Saturday, July 16, 2011

Marching Orders: Adjust your body clock

Let's assume that you've arrived in a very new place, and there's a time change. Everyone knows that you need to adjust your sleeping habits. But it's important to reset your meal clock as well, and not just to the new time zone. You have to adjust to the rhythms of the culture. If you don't, well, you'll be swimming upstream for your entire visit.

Spain's a great example, a place where eating matters, and restaurants abound. But Spaniards eat snacks when we eat meals, and they tend to eat meals when we're off doing something else entirely, like going to bed. On our very first arrival in Spain, we tried to conform to our own food schedule as best we could. But restaurants don't open for dinner until eight or nine in the evening, and few local people are ready for the evening meal until well after that. We'd have our noses pressed against the restaurant door waiting for them to open up at eight, and then we'd eat dinner in an empty place. Depressing.

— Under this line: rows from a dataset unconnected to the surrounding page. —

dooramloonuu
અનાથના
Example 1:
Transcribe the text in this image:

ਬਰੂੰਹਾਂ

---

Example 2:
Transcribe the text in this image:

How do they wait for such a late dinner? By eating lunch at about three or four in the afternoon. How can they wait that long for lunch? They eat breakfast when we do. But they have a snack at about noon.

We often have what we call "second breakfast" when we're traveling. It's normally a cup of coffee and a pastry mid-morning. It's handy if you're running around ancient sites or you've just absorbed a museum, or if you just want an excuse to sit at a table portside. And face it, pastry is delicious. But our conventional second breakfast is too early (and probably too empty) to sustain us until lunch in mid-afternoon. So while we're in Spain, we have adjusted to a noon snack, and we're doing what we see around us.

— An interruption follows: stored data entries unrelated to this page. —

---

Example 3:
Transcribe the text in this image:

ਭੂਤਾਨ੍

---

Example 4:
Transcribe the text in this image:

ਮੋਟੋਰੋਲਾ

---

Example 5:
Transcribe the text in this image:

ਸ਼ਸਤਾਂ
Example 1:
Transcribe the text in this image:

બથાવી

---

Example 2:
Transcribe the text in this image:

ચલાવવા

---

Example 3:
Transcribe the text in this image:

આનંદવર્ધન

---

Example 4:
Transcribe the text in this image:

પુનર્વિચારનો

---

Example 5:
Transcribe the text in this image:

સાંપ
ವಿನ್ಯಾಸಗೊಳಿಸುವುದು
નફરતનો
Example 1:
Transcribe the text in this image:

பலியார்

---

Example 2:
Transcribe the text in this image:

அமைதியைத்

Here's a tostada, with café con leche and fresh orange juice (normally, you'd get one or the other of these beverages.) This happens to be pan intégrale (whole-grain bread), but there's a white toast version of this as well. You can ask for a variety of toppings, but if you don't specify, you'll often get pureed tomatoes and a large drizzle of olive oil.

You might as well adapt. If you don't, you'll limit the number and type of places that will be open when you're hungry, you'll limit your ordering options, and worst of all, you'll be missing life abroad.